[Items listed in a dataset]

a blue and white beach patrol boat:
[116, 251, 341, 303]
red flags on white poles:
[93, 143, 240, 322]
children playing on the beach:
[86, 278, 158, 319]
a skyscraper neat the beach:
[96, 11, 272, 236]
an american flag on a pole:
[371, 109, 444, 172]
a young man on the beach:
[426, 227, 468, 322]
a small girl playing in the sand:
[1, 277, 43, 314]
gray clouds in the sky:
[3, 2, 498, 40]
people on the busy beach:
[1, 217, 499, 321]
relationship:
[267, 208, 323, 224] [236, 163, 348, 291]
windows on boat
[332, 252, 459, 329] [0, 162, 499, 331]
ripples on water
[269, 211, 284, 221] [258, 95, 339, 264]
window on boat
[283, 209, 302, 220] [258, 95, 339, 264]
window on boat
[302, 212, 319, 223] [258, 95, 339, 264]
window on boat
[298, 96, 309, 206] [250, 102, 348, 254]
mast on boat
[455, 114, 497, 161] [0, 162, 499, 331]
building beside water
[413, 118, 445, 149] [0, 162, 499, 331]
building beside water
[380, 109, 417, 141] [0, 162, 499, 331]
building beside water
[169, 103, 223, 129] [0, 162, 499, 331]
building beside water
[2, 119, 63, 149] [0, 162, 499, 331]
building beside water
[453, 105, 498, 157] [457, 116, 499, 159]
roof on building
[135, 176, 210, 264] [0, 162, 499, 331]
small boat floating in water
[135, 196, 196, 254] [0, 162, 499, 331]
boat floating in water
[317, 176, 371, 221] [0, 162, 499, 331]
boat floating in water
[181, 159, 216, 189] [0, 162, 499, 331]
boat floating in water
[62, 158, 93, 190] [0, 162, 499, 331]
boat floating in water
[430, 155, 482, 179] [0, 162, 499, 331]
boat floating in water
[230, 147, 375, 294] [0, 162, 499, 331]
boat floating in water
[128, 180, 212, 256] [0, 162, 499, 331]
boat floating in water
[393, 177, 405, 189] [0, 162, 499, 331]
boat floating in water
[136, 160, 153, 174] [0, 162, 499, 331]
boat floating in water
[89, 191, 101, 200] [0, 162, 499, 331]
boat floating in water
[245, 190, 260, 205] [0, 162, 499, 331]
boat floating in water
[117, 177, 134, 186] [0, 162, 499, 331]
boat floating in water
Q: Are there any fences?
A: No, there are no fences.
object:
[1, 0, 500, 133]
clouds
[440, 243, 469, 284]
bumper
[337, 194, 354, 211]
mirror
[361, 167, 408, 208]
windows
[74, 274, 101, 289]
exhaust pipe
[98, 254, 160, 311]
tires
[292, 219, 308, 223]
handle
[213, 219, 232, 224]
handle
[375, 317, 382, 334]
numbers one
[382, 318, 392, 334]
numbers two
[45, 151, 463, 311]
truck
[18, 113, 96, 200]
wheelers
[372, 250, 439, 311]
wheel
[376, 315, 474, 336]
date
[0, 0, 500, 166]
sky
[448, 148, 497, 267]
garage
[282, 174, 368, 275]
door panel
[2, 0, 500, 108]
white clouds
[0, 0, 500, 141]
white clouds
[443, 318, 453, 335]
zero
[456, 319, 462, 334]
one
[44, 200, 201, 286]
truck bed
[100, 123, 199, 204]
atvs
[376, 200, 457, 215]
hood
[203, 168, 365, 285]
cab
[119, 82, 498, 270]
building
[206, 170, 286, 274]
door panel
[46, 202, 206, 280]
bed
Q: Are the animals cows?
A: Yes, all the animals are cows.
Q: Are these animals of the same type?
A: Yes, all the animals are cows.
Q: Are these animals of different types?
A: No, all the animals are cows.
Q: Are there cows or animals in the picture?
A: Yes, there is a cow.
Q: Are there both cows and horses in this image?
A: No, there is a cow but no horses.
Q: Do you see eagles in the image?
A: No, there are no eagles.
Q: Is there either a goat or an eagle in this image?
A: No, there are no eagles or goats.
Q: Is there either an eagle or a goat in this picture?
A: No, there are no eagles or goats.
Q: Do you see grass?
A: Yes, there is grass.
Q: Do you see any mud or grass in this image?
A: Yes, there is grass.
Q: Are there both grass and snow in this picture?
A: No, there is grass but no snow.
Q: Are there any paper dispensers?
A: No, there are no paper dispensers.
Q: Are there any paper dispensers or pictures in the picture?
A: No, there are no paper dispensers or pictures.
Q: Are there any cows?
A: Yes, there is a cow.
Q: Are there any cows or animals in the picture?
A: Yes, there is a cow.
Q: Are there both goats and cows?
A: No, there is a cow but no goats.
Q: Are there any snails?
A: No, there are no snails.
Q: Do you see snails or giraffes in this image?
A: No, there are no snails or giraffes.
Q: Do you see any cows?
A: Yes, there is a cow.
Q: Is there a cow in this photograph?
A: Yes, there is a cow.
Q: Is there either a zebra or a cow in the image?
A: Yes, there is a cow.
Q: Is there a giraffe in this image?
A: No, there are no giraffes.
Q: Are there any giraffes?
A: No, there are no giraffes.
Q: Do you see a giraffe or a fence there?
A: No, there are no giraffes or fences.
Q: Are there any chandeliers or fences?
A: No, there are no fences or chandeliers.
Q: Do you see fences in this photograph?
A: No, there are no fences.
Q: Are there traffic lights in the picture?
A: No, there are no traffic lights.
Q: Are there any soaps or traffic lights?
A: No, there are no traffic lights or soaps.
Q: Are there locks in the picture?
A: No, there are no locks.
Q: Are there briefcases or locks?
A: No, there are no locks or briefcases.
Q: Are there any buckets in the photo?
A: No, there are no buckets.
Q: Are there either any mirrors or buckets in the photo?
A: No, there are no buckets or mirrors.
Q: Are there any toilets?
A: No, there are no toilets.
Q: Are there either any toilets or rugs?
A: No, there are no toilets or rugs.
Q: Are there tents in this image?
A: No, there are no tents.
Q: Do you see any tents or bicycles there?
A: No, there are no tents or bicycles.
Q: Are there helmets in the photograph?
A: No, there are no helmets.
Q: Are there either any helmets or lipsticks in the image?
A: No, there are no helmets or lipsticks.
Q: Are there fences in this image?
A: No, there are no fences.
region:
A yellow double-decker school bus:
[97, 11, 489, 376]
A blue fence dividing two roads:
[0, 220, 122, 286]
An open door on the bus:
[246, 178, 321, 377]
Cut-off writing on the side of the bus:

• EXERCISE INSTRUCTIONS
From the first line to the last, reproduce the data exactly.

• WRITTEN SOLUTION
a blue and white beach patrol boat:
[116, 251, 341, 303]
red flags on white poles:
[93, 143, 240, 322]
children playing on the beach:
[86, 278, 158, 319]
a skyscraper neat the beach:
[96, 11, 272, 236]
an american flag on a pole:
[371, 109, 444, 172]
a young man on the beach:
[426, 227, 468, 322]
a small girl playing in the sand:
[1, 277, 43, 314]
gray clouds in the sky:
[3, 2, 498, 40]
people on the busy beach:
[1, 217, 499, 321]
relationship:
[267, 208, 323, 224] [236, 163, 348, 291]
windows on boat
[332, 252, 459, 329] [0, 162, 499, 331]
ripples on water
[269, 211, 284, 221] [258, 95, 339, 264]
window on boat
[283, 209, 302, 220] [258, 95, 339, 264]
window on boat
[302, 212, 319, 223] [258, 95, 339, 264]
window on boat
[298, 96, 309, 206] [250, 102, 348, 254]
mast on boat
[455, 114, 497, 161] [0, 162, 499, 331]
building beside water
[413, 118, 445, 149] [0, 162, 499, 331]
building beside water
[380, 109, 417, 141] [0, 162, 499, 331]
building beside water
[169, 103, 223, 129] [0, 162, 499, 331]
building beside water
[2, 119, 63, 149] [0, 162, 499, 331]
building beside water
[453, 105, 498, 157] [457, 116, 499, 159]
roof on building
[135, 176, 210, 264] [0, 162, 499, 331]
small boat floating in water
[135, 196, 196, 254] [0, 162, 499, 331]
boat floating in water
[317, 176, 371, 221] [0, 162, 499, 331]
boat floating in water
[181, 159, 216, 189] [0, 162, 499, 331]
boat floating in water
[62, 158, 93, 190] [0, 162, 499, 331]
boat floating in water
[430, 155, 482, 179] [0, 162, 499, 331]
boat floating in water
[230, 147, 375, 294] [0, 162, 499, 331]
boat floating in water
[128, 180, 212, 256] [0, 162, 499, 331]
boat floating in water
[393, 177, 405, 189] [0, 162, 499, 331]
boat floating in water
[136, 160, 153, 174] [0, 162, 499, 331]
boat floating in water
[89, 191, 101, 200] [0, 162, 499, 331]
boat floating in water
[245, 190, 260, 205] [0, 162, 499, 331]
boat floating in water
[117, 177, 134, 186] [0, 162, 499, 331]
boat floating in water
Q: Are there any fences?
A: No, there are no fences.
object:
[1, 0, 500, 133]
clouds
[440, 243, 469, 284]
bumper
[337, 194, 354, 211]
mirror
[361, 167, 408, 208]
windows
[74, 274, 101, 289]
exhaust pipe
[98, 254, 160, 311]
tires
[292, 219, 308, 223]
handle
[213, 219, 232, 224]
handle
[375, 317, 382, 334]
numbers one
[382, 318, 392, 334]
numbers two
[45, 151, 463, 311]
truck
[18, 113, 96, 200]
wheelers
[372, 250, 439, 311]
wheel
[376, 315, 474, 336]
date
[0, 0, 500, 166]
sky
[448, 148, 497, 267]
garage
[282, 174, 368, 275]
door panel
[2, 0, 500, 108]
white clouds
[0, 0, 500, 141]
white clouds
[443, 318, 453, 335]
zero
[456, 319, 462, 334]
one
[44, 200, 201, 286]
truck bed
[100, 123, 199, 204]
atvs
[376, 200, 457, 215]
hood
[203, 168, 365, 285]
cab
[119, 82, 498, 270]
building
[206, 170, 286, 274]
door panel
[46, 202, 206, 280]
bed
Q: Are the animals cows?
A: Yes, all the animals are cows.
Q: Are these animals of the same type?
A: Yes, all the animals are cows.
Q: Are these animals of different types?
A: No, all the animals are cows.
Q: Are there cows or animals in the picture?
A: Yes, there is a cow.
Q: Are there both cows and horses in this image?
A: No, there is a cow but no horses.
Q: Do you see eagles in the image?
A: No, there are no eagles.
Q: Is there either a goat or an eagle in this image?
A: No, there are no eagles or goats.
Q: Is there either an eagle or a goat in this picture?
A: No, there are no eagles or goats.
Q: Do you see grass?
A: Yes, there is grass.
Q: Do you see any mud or grass in this image?
A: Yes, there is grass.
Q: Are there both grass and snow in this picture?
A: No, there is grass but no snow.
Q: Are there any paper dispensers?
A: No, there are no paper dispensers.
Q: Are there any paper dispensers or pictures in the picture?
A: No, there are no paper dispensers or pictures.
Q: Are there any cows?
A: Yes, there is a cow.
Q: Are there any cows or animals in the picture?
A: Yes, there is a cow.
Q: Are there both goats and cows?
A: No, there is a cow but no goats.
Q: Are there any snails?
A: No, there are no snails.
Q: Do you see snails or giraffes in this image?
A: No, there are no snails or giraffes.
Q: Do you see any cows?
A: Yes, there is a cow.
Q: Is there a cow in this photograph?
A: Yes, there is a cow.
Q: Is there either a zebra or a cow in the image?
A: Yes, there is a cow.
Q: Is there a giraffe in this image?
A: No, there are no giraffes.
Q: Are there any giraffes?
A: No, there are no giraffes.
Q: Do you see a giraffe or a fence there?
A: No, there are no giraffes or fences.
Q: Are there any chandeliers or fences?
A: No, there are no fences or chandeliers.
Q: Do you see fences in this photograph?
A: No, there are no fences.
Q: Are there traffic lights in the picture?
A: No, there are no traffic lights.
Q: Are there any soaps or traffic lights?
A: No, there are no traffic lights or soaps.
Q: Are there locks in the picture?
A: No, there are no locks.
Q: Are there briefcases or locks?
A: No, there are no locks or briefcases.
Q: Are there any buckets in the photo?
A: No, there are no buckets.
Q: Are there either any mirrors or buckets in the photo?
A: No, there are no buckets or mirrors.
Q: Are there any toilets?
A: No, there are no toilets.
Q: Are there either any toilets or rugs?
A: No, there are no toilets or rugs.
Q: Are there tents in this image?
A: No, there are no tents.
Q: Do you see any tents or bicycles there?
A: No, there are no tents or bicycles.
Q: Are there helmets in the photograph?
A: No, there are no helmets.
Q: Are there either any helmets or lipsticks in the image?
A: No, there are no helmets or lipsticks.
Q: Are there fences in this image?
A: No, there are no fences.
region:
A yellow double-decker school bus:
[97, 11, 489, 376]
A blue fence dividing two roads:
[0, 220, 122, 286]
An open door on the bus:
[246, 178, 321, 377]
Cut-off writing on the side of the bus:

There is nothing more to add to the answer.